Vintage Hitchcock a Live Radio Play – from Directors Programme Notes
Alfred Hitchcock is perhaps the best known and most influential filmmaker in the world, but most people know his later works as the director of Psycho and The Birds. There is, however, a formidable Hitchcock of a far older vintage: Hitchcock before he went to America, before he met Cary Grant and Grace Kelly.
This play, set in America in the 1940s, provides a behind-the-scenes look at a live radio broad-cast of two of Hitchcock’s films, ‘Sabotage’ and ‘The 39 Steps’,featuring spies, murder, love, a train chase and other storytelling elements that have become synonymous with the master of suspense. Hitchcock’s thrillers weren’t devoid of humour and American playwright Joe Landry, who has adapted these two films for the stage, has skilfully balanced Hitchcock’s playfulness with the macabre, in the hope that the audience will be able to smile and laugh as well as sit on the edge of their seats.
Each cast member plays a 1940s radio actor who is on stage for the duration of the play. Each actor has their respective character – or characters – at various times interacting with the stage manager, playing and ‘voicing’ a character from the play at the microphone, sitting and waiting for their next cue, communicating with other characters, creating vocal effects or studying the script.

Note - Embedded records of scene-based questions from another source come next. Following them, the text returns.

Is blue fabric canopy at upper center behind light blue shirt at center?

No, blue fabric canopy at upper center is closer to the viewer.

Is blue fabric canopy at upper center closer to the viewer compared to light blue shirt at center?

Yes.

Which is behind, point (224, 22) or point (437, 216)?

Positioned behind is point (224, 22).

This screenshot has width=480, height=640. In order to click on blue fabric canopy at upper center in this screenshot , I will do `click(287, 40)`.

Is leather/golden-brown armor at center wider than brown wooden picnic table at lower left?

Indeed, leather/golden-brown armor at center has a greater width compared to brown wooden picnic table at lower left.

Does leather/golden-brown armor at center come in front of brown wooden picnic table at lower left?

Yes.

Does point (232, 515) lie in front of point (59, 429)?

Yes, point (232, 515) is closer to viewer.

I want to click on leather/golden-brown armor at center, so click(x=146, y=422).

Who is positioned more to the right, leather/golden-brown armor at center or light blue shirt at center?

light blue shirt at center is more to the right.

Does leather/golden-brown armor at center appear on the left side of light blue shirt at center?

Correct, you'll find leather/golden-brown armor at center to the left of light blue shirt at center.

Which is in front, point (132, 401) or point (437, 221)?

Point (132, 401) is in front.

The plot is accessed almost entirely through sound, although it blends many layers, including the visuals, that make it such a clever play. Some of the cast will also produce the inventive and outrageous sound effects,1940s style, to recreate the sounds of shootings, stabbings, ticking clocks and a donkey, to name but a few. We discussed what sound a stabbing might make, starting with a water melon and progressed through carrots and marrows to some other vegetable. At times the sound effect table has looked suspiciously like a greengrocer’s stall!
Microphone technique has proved a difficult new skill for us to master. Following our marathon dress rehearsal weekend, one of the cast said to me, ‘We thought we were in for an easy ride this year, but now we know otherwise!’